Il tema della regionalizzazione dell’istruzione è terreno di scontro tra governo e sindacati. I rappresentanti di categoria, con un documento inoltrato alle istituzioni, sottolineano che la scuola pubblica statale rappresenta lo strumento cardine dell’Italia per garantire eguaglianza e libertà ed è collante indispensabile tra territori e generazioni.
Flc CGIL, CISL FSUR, UIL Scuola RUA, si legge in una nota, denunciano anche le gravi conseguenze legate al conferimento di maggiori poteri alle Regioni in materia di istruzione, come prevedono le intese che il Governo è in procinto di sottoscrivere,
Come già anticipato da La Tecnica della Scuola, i sindacati, rivolgendosi al Governo, alle Commissioni Istruzione di Camera e Senato e ai Presidenti delle due Camere, chiedono di bloccare, rivendicando come indispensabile l’avvio di un ampio confronto nelle aule Parlamentari e nel Paese prima di assumere decisioni su un argomento di tale importanza per la vita delle persone e dell’intera comunità nazionale.

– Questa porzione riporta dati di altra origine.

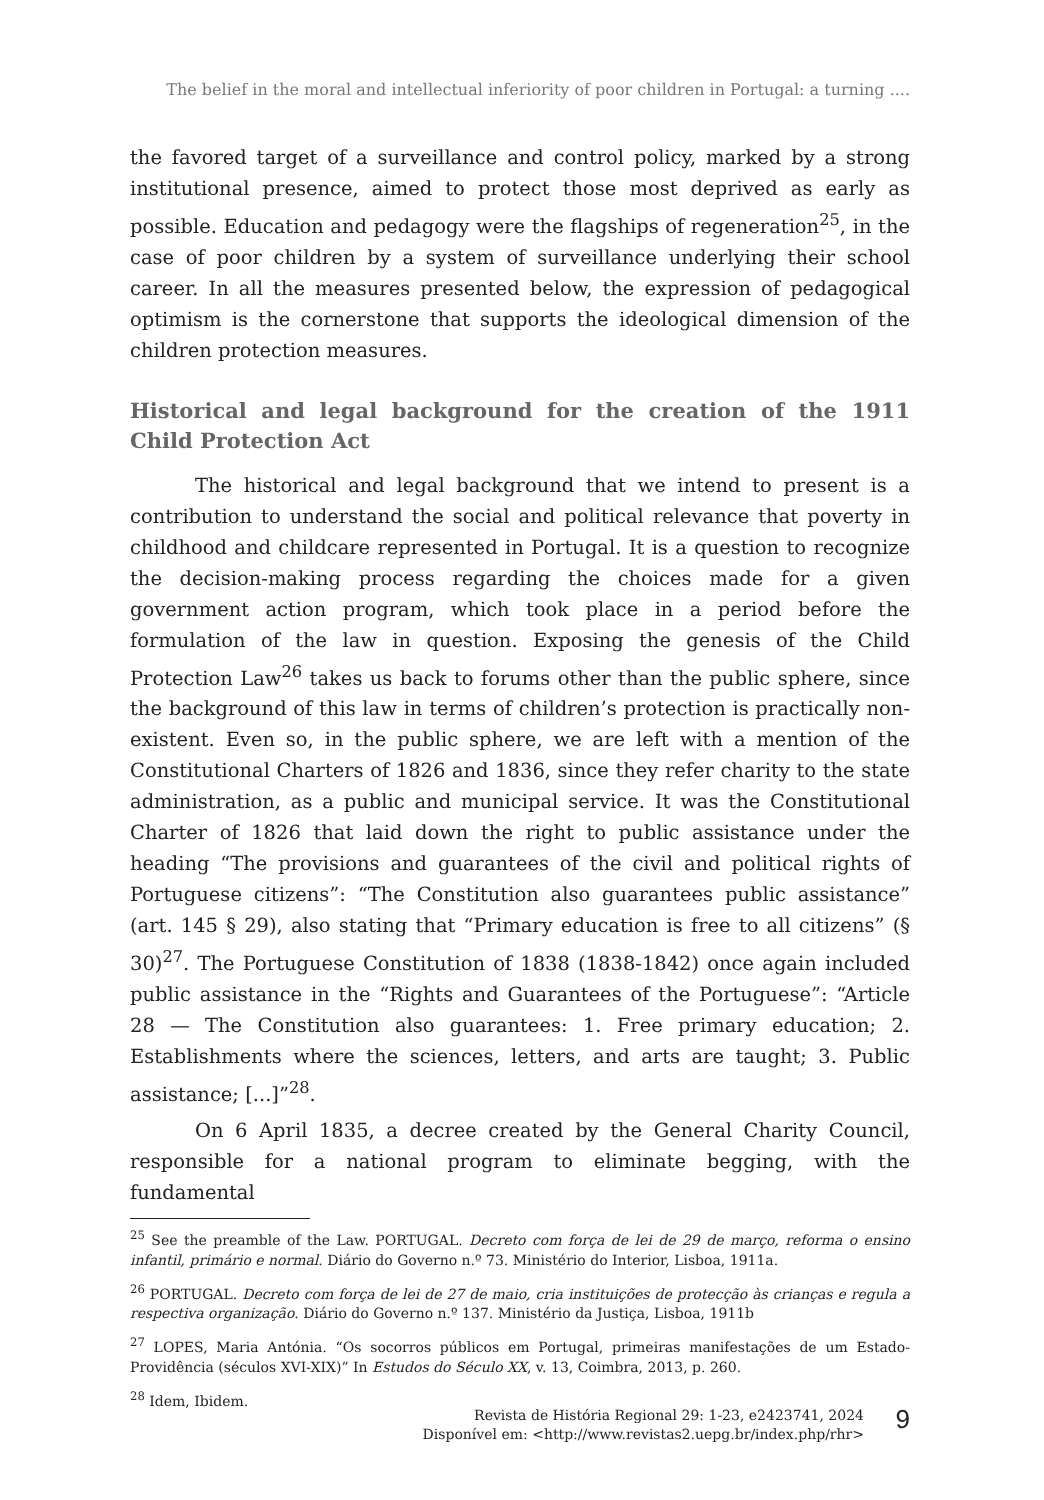The belief in the moral and intellectual inferiority of poor children in Portugal: a turning ....
the favored target of a surveillance and control policy, marked by a strong institutional presence, aimed to protect those most deprived as early as possible. Education and pedagogy were the flagships of regeneration<sup>25</sup>, in the case of poor children by a system of surveillance underlying their school career. In all the measures presented below, the expression of pedagogical optimism is the cornerstone that supports the ideological dimension of the children protection measures.
Historical and legal background for the creation of the 1911 Child Protection Act
The historical and legal background that we intend to present is a contribution to understand the social and political relevance that poverty in childhood and childcare represented in Portugal. It is a question to recognize the decision-making process regarding the choices made for a given government action program, which took place in a period before the formulation of the law in question. Exposing the genesis of the Child Protection Law<sup>26</sup> takes us back to forums other than the public sphere, since the background of this law in terms of children’s protection is practically non-existent. Even so, in the public sphere, we are left with a mention of the Constitutional Charters of 1826 and 1836, since they refer charity to the state administration, as a public and municipal service. It was the Constitutional Charter of 1826 that laid down the right to public assistance under the heading “The provisions and guarantees of the civil and political rights of Portuguese citizens”: “The Constitution also guarantees public assistance” (art. 145 § 29), also stating that “Primary education is free to all citizens” (§ 30)<sup>27</sup>. The Portuguese Constitution of 1838 (1838-1842) once again included public assistance in the “Rights and Guarantees of the Portuguese”: “Article 28 — The Constitution also guarantees: 1. Free primary education; 2. Establishments where the sciences, letters, and arts are taught; 3. Public assistance; [...]”<sup>28</sup>.
On 6 April 1835, a decree created by the General Charity Council, responsible for a national program to eliminate begging, with the fundamental
<sup>25</sup> See the preamble of the Law. PORTUGAL. Decreto com força de lei de 29 de março, reforma o ensino infantil, primário e normal. Diário do Governo n.º 73. Ministério do Interior, Lisboa, 1911a.
<sup>26</sup> PORTUGAL. Decreto com força de lei de 27 de maio, cria instituições de protecção às crianças e regula a respectiva organização. Diário do Governo n.º 137. Ministério da Justiça, Lisboa, 1911b
<sup>27</sup> LOPES, Maria Antónia. “Os socorros públicos em Portugal, primeiras manifestações de um Estado-Providência (séculos XVI-XIX)” In Estudos do Século XX, v. 13, Coimbra, 2013, p. 260.
<sup>28</sup> Idem, Ibidem.
Revista de História Regional 29: 1-23, e2423741, 2024
Disponível em: <http://www.revistas2.uepg.br/index.php/rhr>
9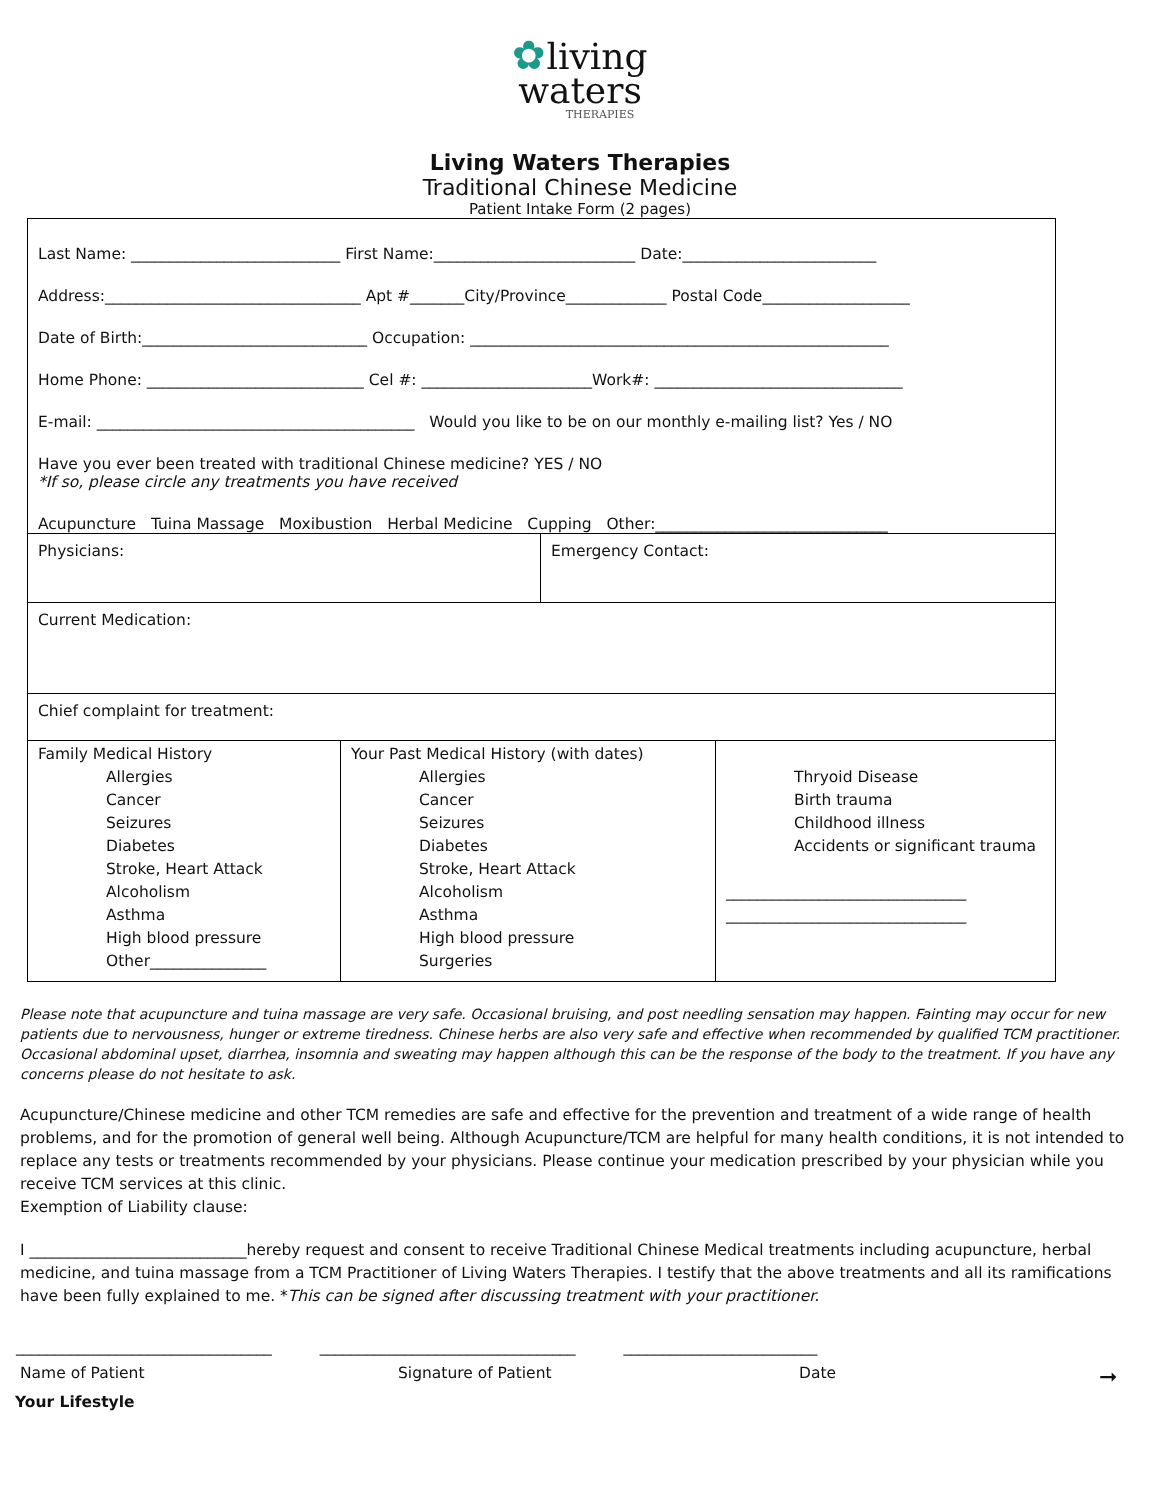✿living
waters
THERAPIES
Living Waters Therapies
Traditional Chinese Medicine
Patient Intake Form (2 pages)
Last Name: ___________________________ First Name:__________________________ Date:_________________________
Address:_________________________________ Apt #_______City/Province_____________ Postal Code___________________
Date of Birth:_____________________________ Occupation: ______________________________________________________
Home Phone: ____________________________ Cel #: ______________________Work#: ________________________________
E-mail: _________________________________________ Would you like to be on our monthly e-mailing list? Yes / NO
Have you ever been treated with traditional Chinese medicine? YES / NO
*If so, please circle any treatments you have received
Acupuncture Tuina Massage Moxibustion Herbal Medicine Cupping Other:______________________________
| Physicians: | Emergency Contact: |
| Current Medication: |
| Chief complaint for treatment: |
| Family Medical History Allergies Cancer Seizures Diabetes Stroke, Heart Attack Alcoholism Asthma High blood pressure Other_______________ | Your Past Medical History (with dates) Allergies Cancer Seizures Diabetes Stroke, Heart Attack Alcoholism Asthma High blood pressure Surgeries | Thryoid Disease Birth trauma Childhood illness Accidents or significant trauma _______________________________ _______________________________ |
Please note that acupuncture and tuina massage are very safe. Occasional bruising, and post needling sensation may happen. Fainting may occur for new patients due to nervousness, hunger or extreme tiredness. Chinese herbs are also very safe and effective when recommended by qualified TCM practitioner. Occasional abdominal upset, diarrhea, insomnia and sweating may happen although this can be the response of the body to the treatment. If you have any concerns please do not hesitate to ask.
Acupuncture/Chinese medicine and other TCM remedies are safe and effective for the prevention and treatment of a wide range of health problems, and for the promotion of general well being. Although Acupuncture/TCM are helpful for many health conditions, it is not intended to replace any tests or treatments recommended by your physicians. Please continue your medication prescribed by your physician while you receive TCM services at this clinic.
Exemption of Liability clause:
I ____________________________hereby request and consent to receive Traditional Chinese Medical treatments including acupuncture, herbal medicine, and tuina massage from a TCM Practitioner of Living Waters Therapies. I testify that the above treatments and all its ramifications have been fully explained to me. *This can be signed after discussing treatment with your practitioner.
_________________________________ _________________________________ _________________________
Name of Patient Signature of Patient Date ➞
Your Lifestyle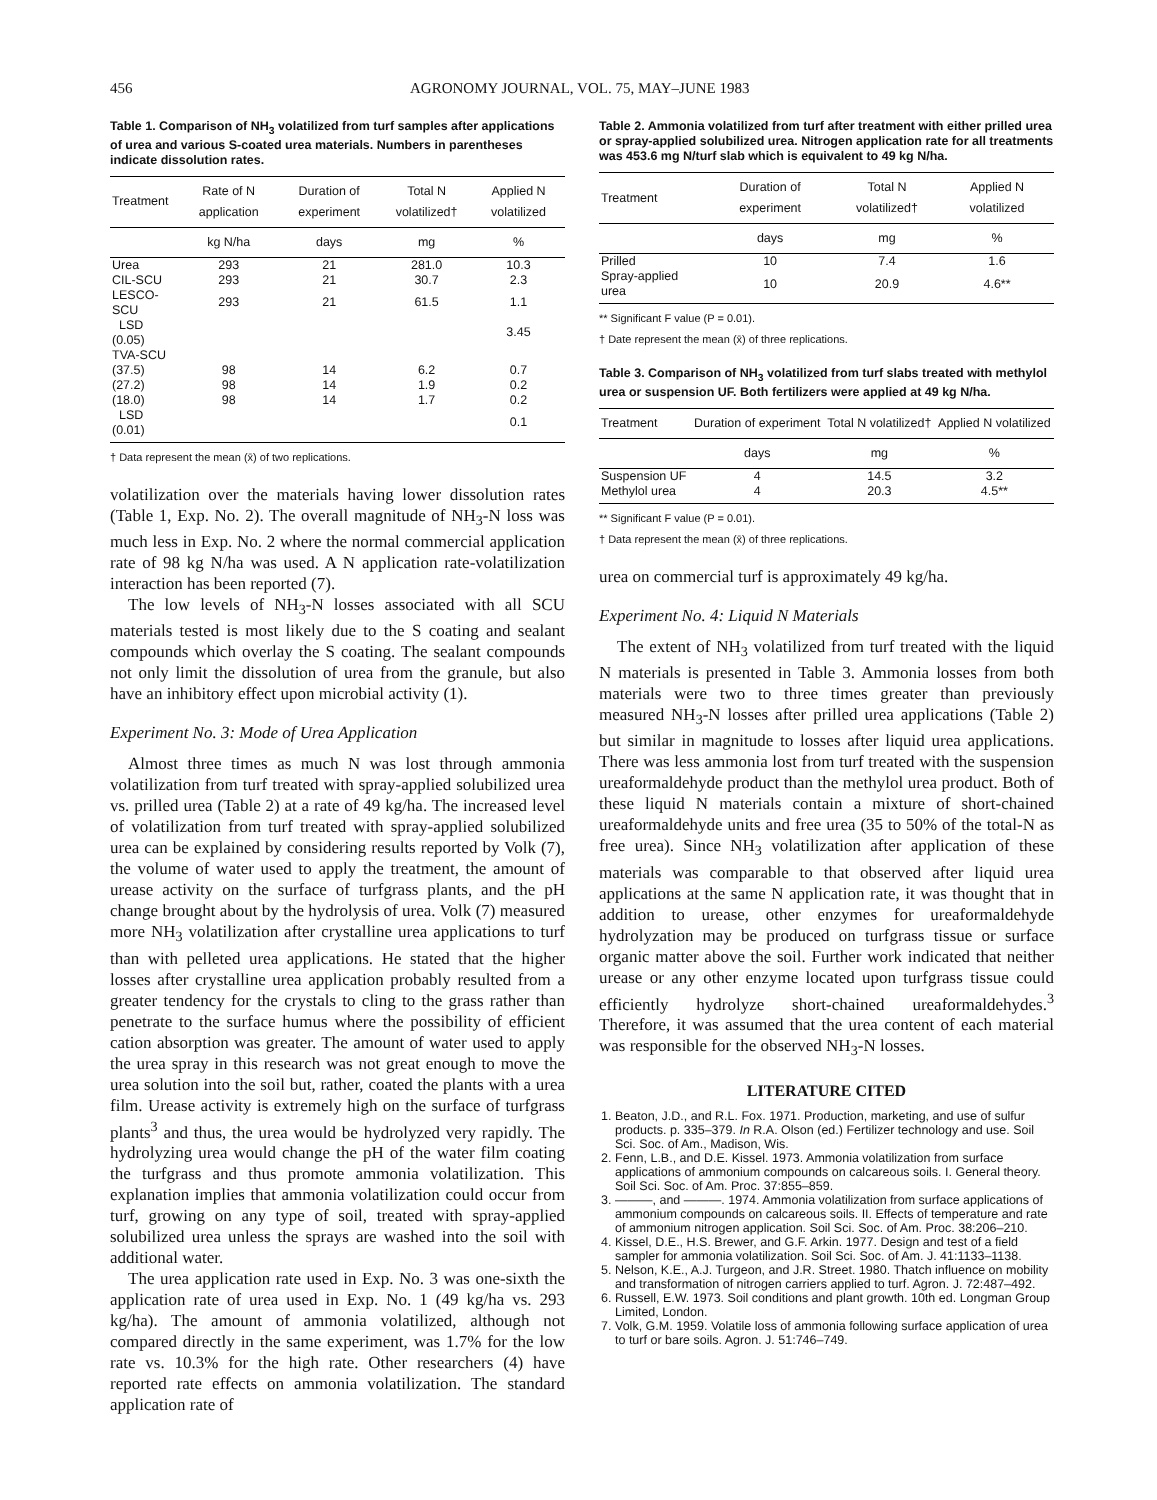456 AGRONOMY JOURNAL, VOL. 75, MAY–JUNE 1983
Table 1. Comparison of NH<sub>3</sub> volatilized from turf samples after applications of urea and various S-coated urea materials. Numbers in parentheses indicate dissolution rates.
| Treatment | Rate of N application | Duration of experiment | Total N volatilized† | Applied N volatilized |
| --- | --- | --- | --- | --- |
| | kg N/ha | days | mg | % |
| Urea | 293 | 21 | 281.0 | 10.3 |
| CIL-SCU | 293 | 21 | 30.7 | 2.3 |
| LESCO-SCU | 293 | 21 | 61.5 | 1.1 |
| LSD (0.05) | | | | 3.45 |
| TVA-SCU | | | | |
| (37.5) | 98 | 14 | 6.2 | 0.7 |
| (27.2) | 98 | 14 | 1.9 | 0.2 |
| (18.0) | 98 | 14 | 1.7 | 0.2 |
| LSD (0.01) | | | | 0.1 |
† Data represent the mean (x̄) of two replications.
volatilization over the materials having lower dissolution rates (Table 1, Exp. No. 2). The overall magnitude of NH<sub>3</sub>-N loss was much less in Exp. No. 2 where the normal commercial application rate of 98 kg N/ha was used. A N application rate-volatilization interaction has been reported (7).
The low levels of NH<sub>3</sub>-N losses associated with all SCU materials tested is most likely due to the S coating and sealant compounds which overlay the S coating. The sealant compounds not only limit the dissolution of urea from the granule, but also have an inhibitory effect upon microbial activity (1).
Experiment No. 3: Mode of Urea Application
Almost three times as much N was lost through ammonia volatilization from turf treated with spray-applied solubilized urea vs. prilled urea (Table 2) at a rate of 49 kg/ha. The increased level of volatilization from turf treated with spray-applied solubilized urea can be explained by considering results reported by Volk (7), the volume of water used to apply the treatment, the amount of urease activity on the surface of turfgrass plants, and the pH change brought about by the hydrolysis of urea. Volk (7) measured more NH<sub>3</sub> volatilization after crystalline urea applications to turf than with pelleted urea applications. He stated that the higher losses after crystalline urea application probably resulted from a greater tendency for the crystals to cling to the grass rather than penetrate to the surface humus where the possibility of efficient cation absorption was greater. The amount of water used to apply the urea spray in this research was not great enough to move the urea solution into the soil but, rather, coated the plants with a urea film. Urease activity is extremely high on the surface of turfgrass plants<sup>3</sup> and thus, the urea would be hydrolyzed very rapidly. The hydrolyzing urea would change the pH of the water film coating the turfgrass and thus promote ammonia volatilization. This explanation implies that ammonia volatilization could occur from turf, growing on any type of soil, treated with spray-applied solubilized urea unless the sprays are washed into the soil with additional water.
The urea application rate used in Exp. No. 3 was one-sixth the application rate of urea used in Exp. No. 1 (49 kg/ha vs. 293 kg/ha). The amount of ammonia volatilized, although not compared directly in the same experiment, was 1.7% for the low rate vs. 10.3% for the high rate. Other researchers (4) have reported rate effects on ammonia volatilization. The standard application rate of
Table 2. Ammonia volatilized from turf after treatment with either prilled urea or spray-applied solubilized urea. Nitrogen application rate for all treatments was 453.6 mg N/turf slab which is equivalent to 49 kg N/ha.
| Treatment | Duration of experiment | Total N volatilized† | Applied N volatilized |
| --- | --- | --- | --- |
| | days | mg | % |
| Prilled | 10 | 7.4 | 1.6 |
| Spray-applied urea | 10 | 20.9 | 4.6** |
** Significant F value (P = 0.01).
† Date represent the mean (x̄) of three replications.
Table 3. Comparison of NH<sub>3</sub> volatilized from turf slabs treated with methylol urea or suspension UF. Both fertilizers were applied at 49 kg N/ha.
| Treatment | Duration of experiment | Total N volatilized† | Applied N volatilized |
| --- | --- | --- | --- |
| | days | mg | % |
| Suspension UF | 4 | 14.5 | 3.2 |
| Methylol urea | 4 | 20.3 | 4.5** |
** Significant F value (P = 0.01).
† Data represent the mean (x̄) of three replications.
urea on commercial turf is approximately 49 kg/ha.
Experiment No. 4: Liquid N Materials
The extent of NH<sub>3</sub> volatilized from turf treated with the liquid N materials is presented in Table 3. Ammonia losses from both materials were two to three times greater than previously measured NH<sub>3</sub>-N losses after prilled urea applications (Table 2) but similar in magnitude to losses after liquid urea applications. There was less ammonia lost from turf treated with the suspension ureaformaldehyde product than the methylol urea product. Both of these liquid N materials contain a mixture of short-chained ureaformaldehyde units and free urea (35 to 50% of the total-N as free urea). Since NH<sub>3</sub> volatilization after application of these materials was comparable to that observed after liquid urea applications at the same N application rate, it was thought that in addition to urease, other enzymes for ureaformaldehyde hydrolyzation may be produced on turfgrass tissue or surface organic matter above the soil. Further work indicated that neither urease or any other enzyme located upon turfgrass tissue could efficiently hydrolyze short-chained ureaformaldehydes.<sup>3</sup> Therefore, it was assumed that the urea content of each material was responsible for the observed NH<sub>3</sub>-N losses.
LITERATURE CITED
1. Beaton, J.D., and R.L. Fox. 1971. Production, marketing, and use of sulfur products. p. 335–379. In R.A. Olson (ed.) Fertilizer technology and use. Soil Sci. Soc. of Am., Madison, Wis.
2. Fenn, L.B., and D.E. Kissel. 1973. Ammonia volatilization from surface applications of ammonium compounds on calcareous soils. I. General theory. Soil Sci. Soc. of Am. Proc. 37:855–859.
3. ———, and ———. 1974. Ammonia volatilization from surface applications of ammonium compounds on calcareous soils. II. Effects of temperature and rate of ammonium nitrogen application. Soil Sci. Soc. of Am. Proc. 38:206–210.
4. Kissel, D.E., H.S. Brewer, and G.F. Arkin. 1977. Design and test of a field sampler for ammonia volatilization. Soil Sci. Soc. of Am. J. 41:1133–1138.
5. Nelson, K.E., A.J. Turgeon, and J.R. Street. 1980. Thatch influence on mobility and transformation of nitrogen carriers applied to turf. Agron. J. 72:487–492.
6. Russell, E.W. 1973. Soil conditions and plant growth. 10th ed. Longman Group Limited, London.
7. Volk, G.M. 1959. Volatile loss of ammonia following surface application of urea to turf or bare soils. Agron. J. 51:746–749.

“Quello che si ipotizza – scrivono Francesco Sinopoli, Maddalena Gissi e Giuseppe Turi – non è un semplice decentramento amministrativo: siamo in realtà in presenza di un progetto di vera e propria devoluzione, che investirebbe in pieno il sistema scolastico del Paese, minando l’unità culturale della nazione, per dare vita a progetti formativi regionali e localistici ben al di là di quella giusta attenzione alle specificità territoriali che, già a sistema vigente, sono assicurati dall’autonomia scolastica prevista dalla stessa Costituzione”.
Secondo i segretari generali dei sindacati scuola confederali, “si tratterebbe di un vero e proprio tradimento del lavoro che quotidianamente la scuola svolge per promuovere in ogni angolo d’Italia l’effettivo esercizio del diritto allo studio e rafforzare la coesione della comunità nazionale”.
Sull’argomento, nei giorni scorsi, la Tecnica della Scuola ha più volte realizzato interviste ed approfondimenti. Il 3 gennaio abbiamo intervistato Pino Aprile, giornalista, che si è schierato apertamente contro l’autonomia differenziata.
Sullo stesso tema il giornalista è intervenuto anche su Gilda TV
Più di un anno dal referendum consultivo con cui gli elettori del Veneto si sono detti favorevoli a negoziare con il Governo centrale particolari forme di autonomia su determinate materie, il Veneto si erge capofila di un movimento che in poche settimane ha visto altre realtà regionali unirsi alla “battaglia” (su tutte Lombardia ed Emilia-Romagna).
La Regione Veneto ha chiesto formalmente al Governo e al Parlamento di attuare il processo previsto dalla Costituzione per il riconoscimento di maggiori forme di autonomia alle regioni statuto ordinario.
Al Veneto verrebero attribuite la programmazione dell’offerta formativa e della rete scolastica in coerenza con gli elementi di unitarietà del sistema scolastico nazionale e nel rispetto dell’autonomia delle istituzioni scolastiche e la regionalizzazione del personale della scuola, compreso il personale dell’Ufficio scolastico regionale e delle sue articolazioni a livello provinciale.
Dunque i dipendenti scolastici avrebbero come datore di lavoro non più lo Stato, ma le Regioni. Con la mobilità che dovrà avvenire quasi esclusivamente tra le scuole del territorio regionale.
Anche i programmi scolastici potrebbero essere personalizzati e su questa linea va intesa la firma di un accordo tra Veneto e Miur sull’introduzione di alcune ore di lezione dedicate alla storia e alla cultura veneta.